2) After week 1, just as in 2008, the leading tacklers for the Notre Dame fighting Irish are both safeties: Kyle McCarthy with 7 and Harrison Smith with 5. DE Kerry Neal isn't even on the stat sheet, Brian Smith, while making 2 very big plays, didn't make a single other tackle, and Ethan Johnson had 1 tackle all game. Convince me that Michigan (sucks!) wont just run a "9 yards and a cloud of dust" offense against ND all freaking game.

Before I answer this question, a few related thoughts. If a Nevada team, which averaged 37.6 points and 508.5 yards in 2008, couldn't score and only eked out 308 yards against the Irish, why do we think a Michigan team who was 109th out of 119 teams in total offense last year will be able to impose their will? Is it because Michigan's "back" after scoring 31 points at home against Western Michigan? Guess what - in their opener last year, Michigan nearly knocked off a Utah team that would end the season undefeated and ranked #2 in the country.

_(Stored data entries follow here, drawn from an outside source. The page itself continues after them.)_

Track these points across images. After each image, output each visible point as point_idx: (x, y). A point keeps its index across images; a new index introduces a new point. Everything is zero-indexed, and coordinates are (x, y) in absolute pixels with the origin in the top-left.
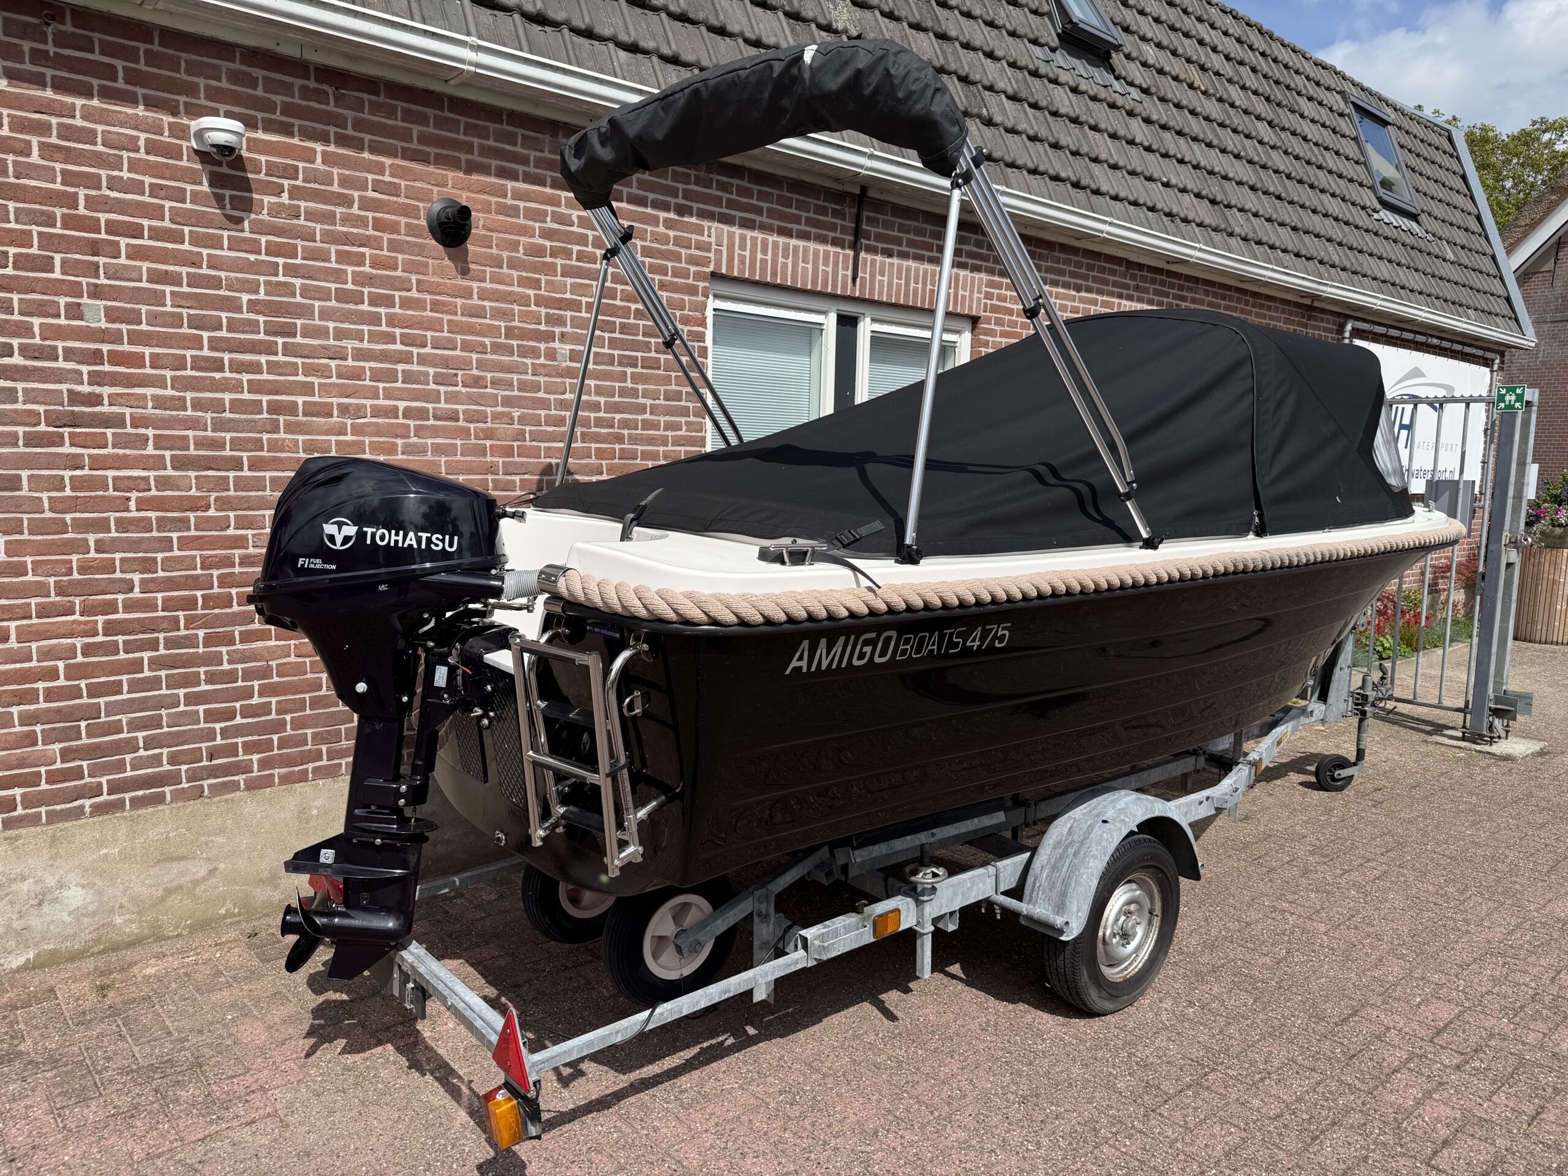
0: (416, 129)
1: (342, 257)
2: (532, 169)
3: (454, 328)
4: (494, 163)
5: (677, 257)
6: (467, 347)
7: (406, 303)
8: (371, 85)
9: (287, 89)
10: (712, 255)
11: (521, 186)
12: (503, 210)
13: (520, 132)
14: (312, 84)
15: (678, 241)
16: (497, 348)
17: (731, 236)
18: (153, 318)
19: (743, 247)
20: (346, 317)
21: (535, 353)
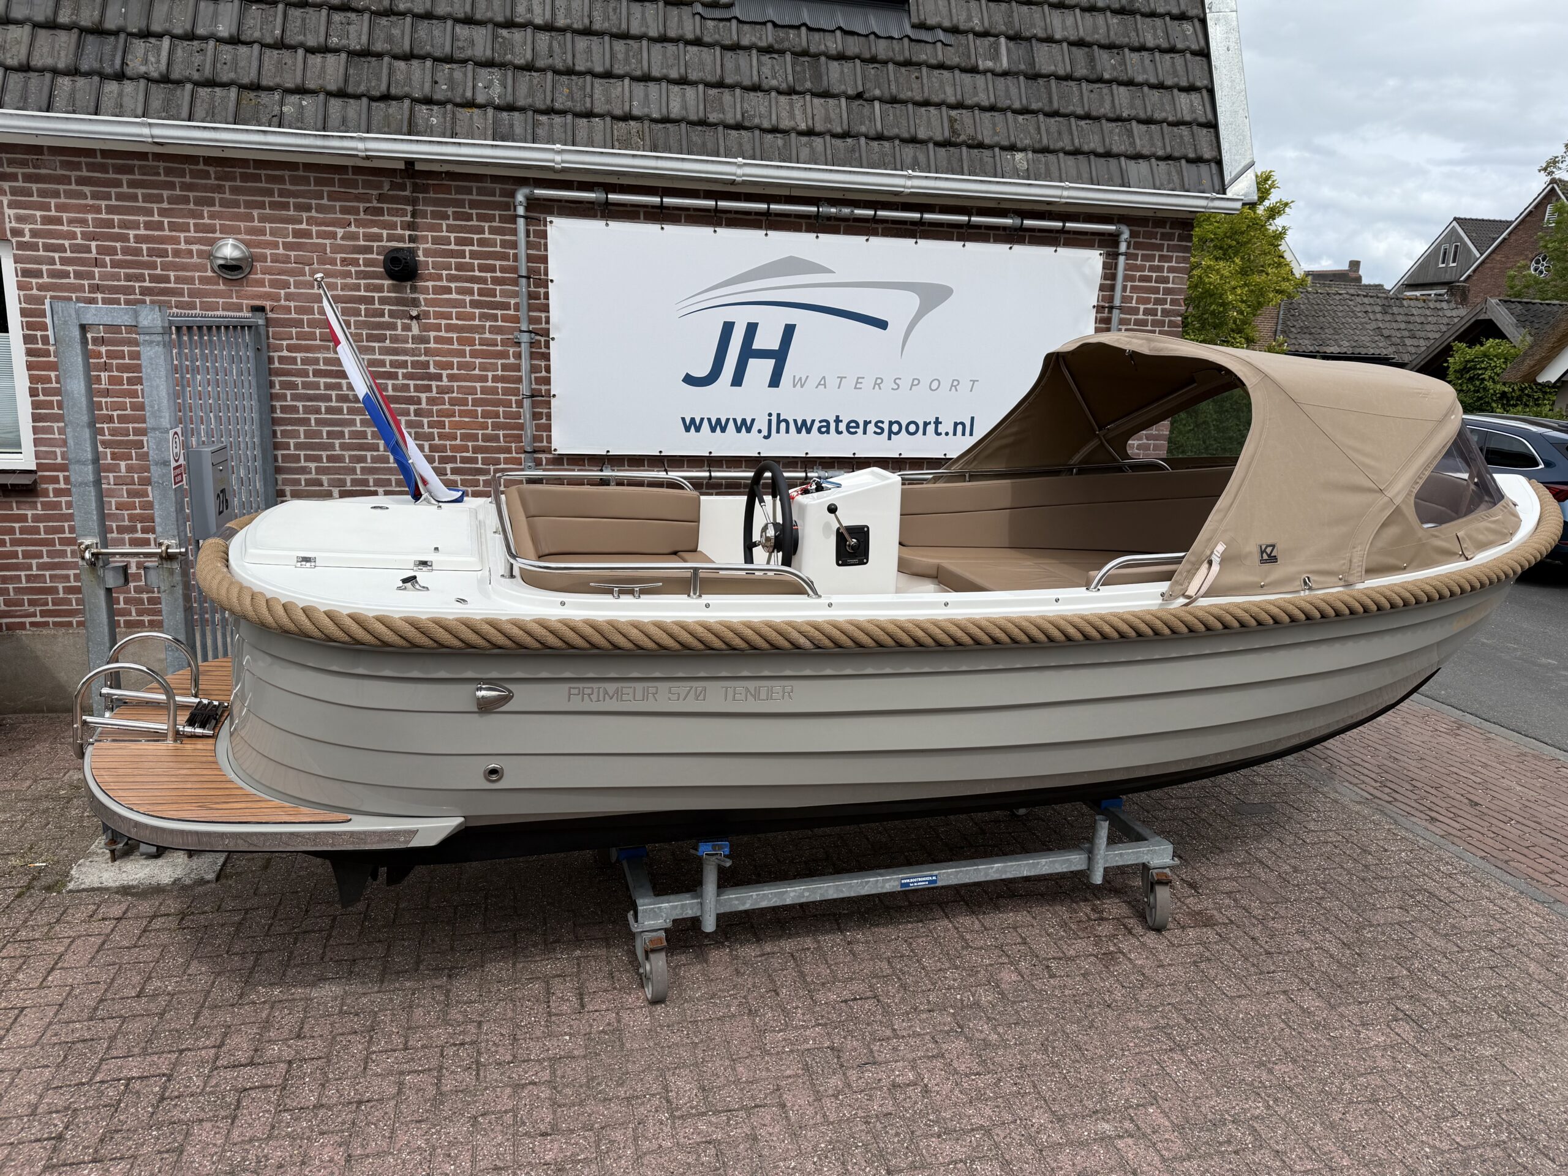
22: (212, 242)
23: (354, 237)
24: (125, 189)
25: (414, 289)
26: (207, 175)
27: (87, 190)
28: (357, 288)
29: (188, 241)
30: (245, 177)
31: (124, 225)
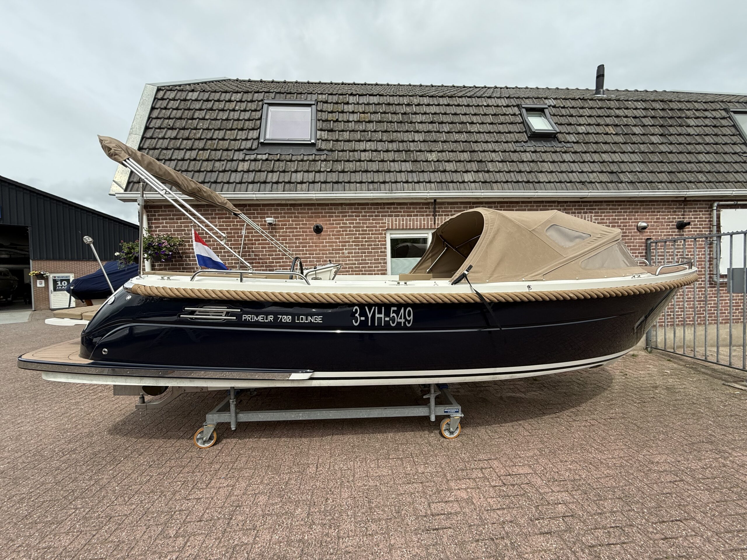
0: (310, 211)
1: (296, 239)
2: (337, 214)
3: (320, 250)
4: (328, 215)
5: (376, 227)
6: (323, 254)
7: (309, 247)
8: (300, 205)
9: (284, 209)
10: (386, 225)
11: (334, 218)
12: (330, 224)
13: (333, 207)
14: (289, 207)
15: (376, 223)
16: (329, 253)
17: (392, 220)
18: (262, 255)
19: (396, 221)
20: (297, 251)
21: (339, 253)
22: (638, 222)
23: (669, 218)
24: (619, 210)
25: (683, 231)
26: (637, 205)
27: (611, 211)
28: (669, 232)
29: (632, 223)
30: (646, 205)
31: (618, 219)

Did that make them a good team? Not a chance - they ended up with the worst record in the history of the program. Look at it another way, was there a pundit in the country who didn't expect Michigan to beat Western Michigan? Why then are we declaring the program "back" after a game everyone expected them to win? Or, for yet another perspective, pit Nevada against Western Michigan - who do you see winning and by how much? Still think Michigan deserves the accolades they've received this week? So, I guess my answer to the original question is, "who gives a shit?" Until Michigan shows they can consistently play well against reasonable competition, it makes no difference whether they plan to run, pass or crawl against Notre Dame.

3) We've now got the concrete data of 1 game to bat around. Aside from any answers involving T'eo, tell me what position changes/depth chart engineering you hope to see the staff at least tinker with during the Michigan (sucks!) game.

Developing a defensive line rotation. I would like to see Tenuta/Brown get a solid rotation of their defensive linemen into the game in order to 1) to keep fresh legs on the field, 2) give Michigan's offense some different defensive looks and 3) get some experience for the talented, but untested, Irish d-linemen. As much as it pains me to say this as a Giants fan, the Philadelphia Eagles have used a similar approach to great effect, finishing seventh in the league against the run in 2007 and fourth last year (former Irish stars Victor Abiamiri and Trevor Laws have been a part of this strategy). While doing this might result in a few growing pains here and there, I think it would give Notre Dame a great chance to have a dominant and healthy d-line as they move forward.

4) The state of Michigan has decided that they've ripped off the Rudy soundtrack long enough and need a new advertising scheme to attract people to their state and support tourism. "Pure Michigan (sucks!)" is so two-thousand-and-late. Give me the new hotness. Give me your best new tourism slogans for Michigan (sucks!).

How about, "Like Canada, But With Ugly Strippers."

5) Navy took tOSU down to the wire, Washington actually looked like a team that's coached to play football games, WSU put up some fight. After Week 1, do you now feel like the Irish '09 schedule is tougher or easier than you felt heading into last week? Why?

The same. Week 1 upsets, or near upsets, are rarely a good arbiter of what type of season a team will have. There is far too much volatility in terms of who's prepared, who's fired up, who's still coming together as a team, etc. early on in the year. If those schools who have come out of the gate strong, or stronger than expected, are still playing well after three games, then we can talk about the impact on the Irish schedule. I just don't think that will be the case, though - I think most of those results will prove to be anomalies. As seasons progress, talent levels start to show, losses start to happen and a team's will to fight tends to wilt. As a result, things end up leveling out. It's easy for a team to be better than expected for one game, especially if it's the first. Every year, upsets and near upsets happen in the first two weeks of the season and the pundits start salivating. It's an annual event, and rarely do those results serve as harbingers of a team's impending success.